This paper presents new results for fast matrix multiplication in small formats obtained by combining the meta flip graph framework with the serendipitous product construction. The framework has been extended to support all 680 rectangular formats with dimensions up to $16 \times 16 \times 16$. Compared to the previous state of the art, ranks are improved for 207 formats.
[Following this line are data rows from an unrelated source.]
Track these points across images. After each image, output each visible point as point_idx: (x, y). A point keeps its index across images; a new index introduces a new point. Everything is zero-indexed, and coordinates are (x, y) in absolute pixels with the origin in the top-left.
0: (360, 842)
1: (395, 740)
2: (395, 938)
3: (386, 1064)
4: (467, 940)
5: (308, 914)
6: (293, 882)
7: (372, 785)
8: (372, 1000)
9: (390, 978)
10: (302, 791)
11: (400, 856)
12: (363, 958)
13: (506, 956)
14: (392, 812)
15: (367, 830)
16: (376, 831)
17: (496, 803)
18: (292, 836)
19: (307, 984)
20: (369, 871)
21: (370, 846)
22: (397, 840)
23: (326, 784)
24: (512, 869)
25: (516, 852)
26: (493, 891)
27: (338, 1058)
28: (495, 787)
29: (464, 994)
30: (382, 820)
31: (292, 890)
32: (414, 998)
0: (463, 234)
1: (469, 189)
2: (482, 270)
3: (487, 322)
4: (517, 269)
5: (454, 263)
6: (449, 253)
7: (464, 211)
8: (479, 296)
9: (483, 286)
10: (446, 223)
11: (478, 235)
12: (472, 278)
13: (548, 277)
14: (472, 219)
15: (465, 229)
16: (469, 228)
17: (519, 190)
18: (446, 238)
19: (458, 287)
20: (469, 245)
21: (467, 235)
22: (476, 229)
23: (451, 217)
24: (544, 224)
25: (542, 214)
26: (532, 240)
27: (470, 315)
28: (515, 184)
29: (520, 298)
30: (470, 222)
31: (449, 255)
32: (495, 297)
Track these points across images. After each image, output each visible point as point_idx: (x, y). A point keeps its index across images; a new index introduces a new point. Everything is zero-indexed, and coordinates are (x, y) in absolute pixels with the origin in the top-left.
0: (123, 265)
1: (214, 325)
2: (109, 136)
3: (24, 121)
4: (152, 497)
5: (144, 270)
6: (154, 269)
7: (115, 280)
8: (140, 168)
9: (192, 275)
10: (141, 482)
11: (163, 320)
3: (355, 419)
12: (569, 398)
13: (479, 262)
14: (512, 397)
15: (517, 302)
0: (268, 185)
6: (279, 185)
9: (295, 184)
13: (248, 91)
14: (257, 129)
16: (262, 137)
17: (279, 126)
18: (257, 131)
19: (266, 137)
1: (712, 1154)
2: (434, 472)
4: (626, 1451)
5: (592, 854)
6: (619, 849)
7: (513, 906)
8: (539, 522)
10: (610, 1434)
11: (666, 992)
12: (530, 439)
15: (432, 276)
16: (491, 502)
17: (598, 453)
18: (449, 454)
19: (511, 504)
For 84 formats, ternary schemes are found where previously only integer or rational coefficients were known. Additionally, 23 new schemes with asymptotic exponent $ω< \log_2 7$ are discovered, bringing the total number of such schemes to 52. The overall distribution of coefficient types across all investigated formats is 375 ternary, 18 integer, and 287 rational. All code and discovered schemes are available as open source.

翻译：本文通过结合元翻转图框架与偶然乘积构造，给出了小规模快速矩阵乘法的新结果。该框架已扩展至支持所有680种矩形格式，其维度上限为$16 \times 16 \times 16$。与先前最优结果相比，207种格式的秩得到了改进。针对84种格式，发现了此前仅已知整数或有理系数的三元方案。此外，新发现了23个渐近指数$ω< \log_2 7$的方案，使此类方案总数增至52个。所有研究格式的系数类型总体分布为：375个三元系数、18个整数系数和287个有理系数。所有代码及发现方案均以开源形式提供。